O linguista não propõe isso por duas razões: a) as pessoas já sabem falar os livro, não precisam ser ensinadas (observe-se que ninguém falao livros, o que não é banal); b) ele acha - e nisso tem razão - que é mais fácil que alguém aprenda os livros se lhe dizem que há duas formas de falar do que se lhe dizem que ele é burro e não sabe nem falar, que fala tudo errado. Há muitos relatos de experiências bem sucedidas porque adotaram uma postura diferente em relação à fala dos alunos.

Enfim, cada campo tem seus Bolsonaros. Merecidos ou não.

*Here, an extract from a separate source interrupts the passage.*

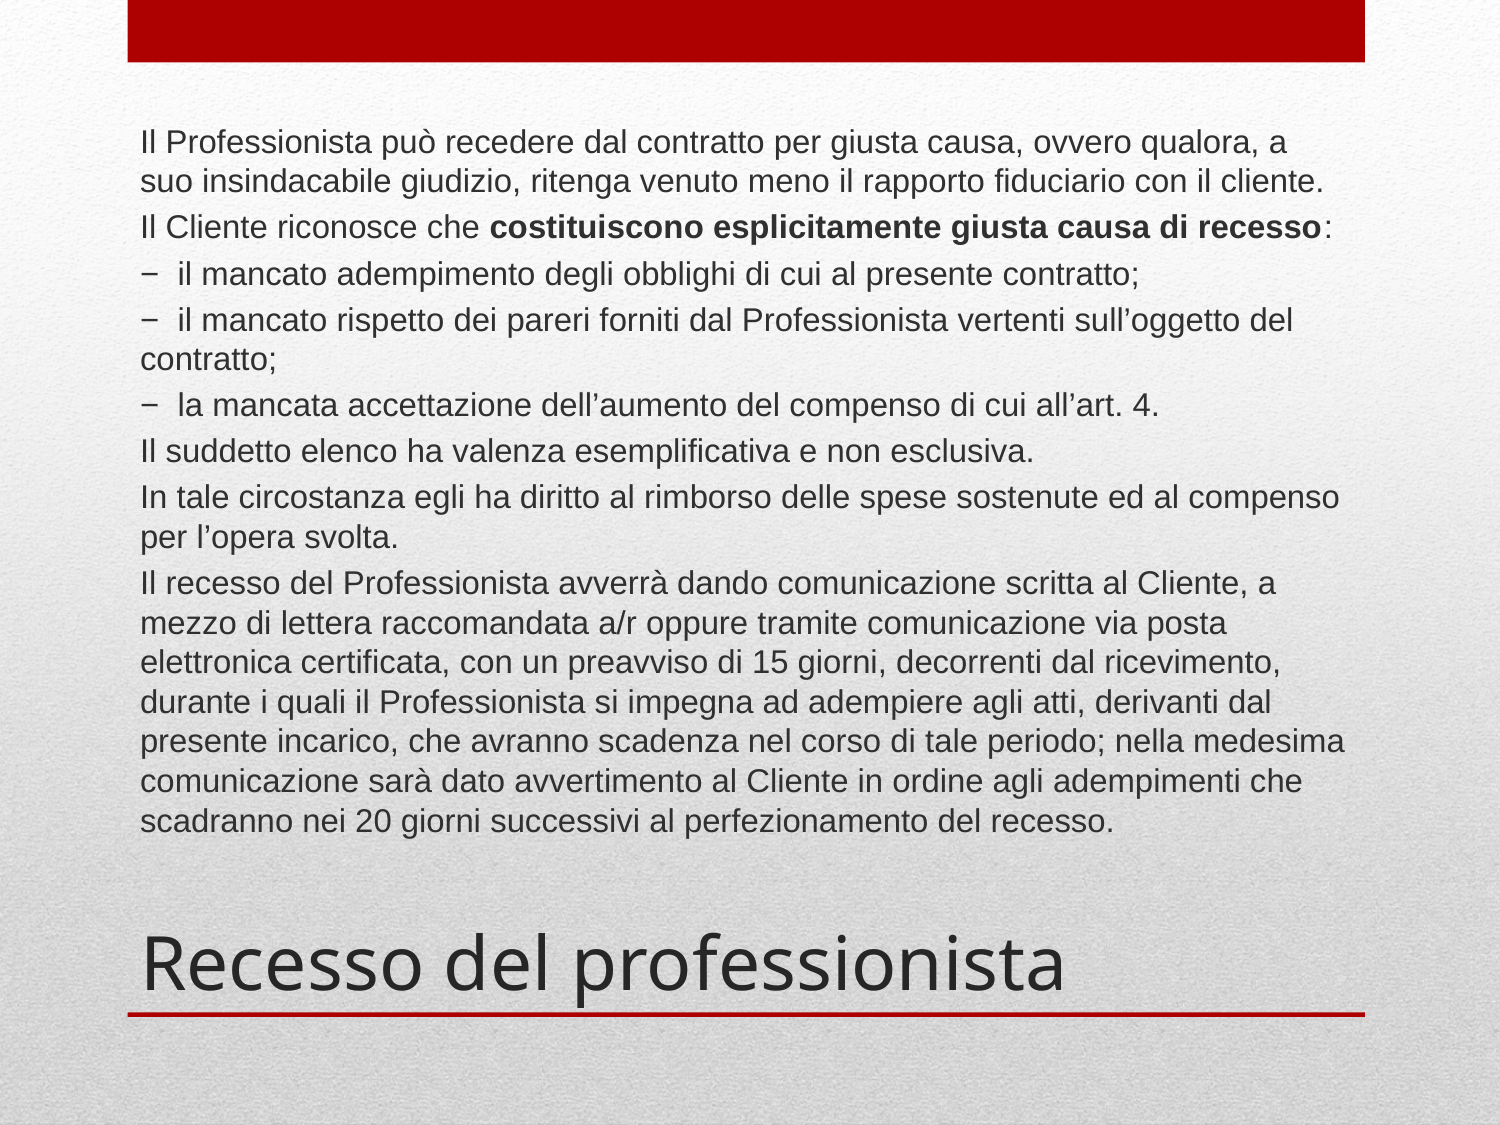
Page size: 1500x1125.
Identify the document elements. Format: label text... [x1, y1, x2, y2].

title Recesso del professionista [125, 904, 1238, 1013]
list Il Professionista può recedere dal contratto per giusta causa, ovvero qualora, a suo insindacabile giudizio, ritenga venuto meno il rapporto fiduciario con il cliente. Il Cliente riconosce che costituiscono esplicitamente giusta causa di recesso: − il mancato adempimento degli obblighi di cui al presente contratto; − il mancato rispetto dei pareri forniti dal Professionista vertenti sull’oggetto del contratto; − la mancata accettazione dell’aumento del compenso di cui all’art. 4. Il suddetto elenco ha valenza esemplificativa e non esclusiva. In tale circostanza egli ha diritto al rimborso delle spese sostenute ed al compenso per l’opera svolta. Il recesso del Professionista avverrà dando comunicazione scritta al Cliente, a mezzo di lettera raccomandata a/r oppure tramite comunicazione via posta elettronica certificata, con un preavviso di 15 giorni, decorrenti dal ricevimento, durante i quali il Professionista si impegna ad adempiere agli atti, derivanti dal presente incarico, che avranno scadenza nel corso di tale periodo; nella medesima comunicazione sarà dato avvertimento al Cliente in ordine agli adempimenti che scadranno nei 20 giorni successivi al perfezionamento del recesso. [125, 112, 1363, 893]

PS 1 - todos os comentaristas (colunistas de jornais, de blogs e de TVs) que eu ouvi leram errado uma página (sim, era só UMA página!) do livro que deu origem à celeuma na semana passada. Minha pergunta é: se eles defendem a língua culta como meio de comunicação, como explicam que leram tão mal um texto escrito em língua culta? É no teste PISA que o Brasil, sempre tem fracassado, não é? Pois é, este foi um teste de leitura. Nosso jornalismo seria reprovado. PS 2 - Alexandre Garcia começou um comentário irado sobre o livro em questão assim, no Bom Dia, Brasil de terça-feira: "quando eu TAVA na escola...". Uma carta de leitor que criticava a forma "os livro" dizia "ensinam os alunos DE que se pode falar errado". Uma professora entrevistada que criticou a doutrina do livro disse "a língua é ONDE nos une" e Monforte perguntou "Onde FICA as leis de concordância?". Ou seja: eles abonaram a tese do livro que estavam criticando. Só que, provavelmente, acham que falam certinho! Não se dão conta do que acontece com a língua DELES mesmos!!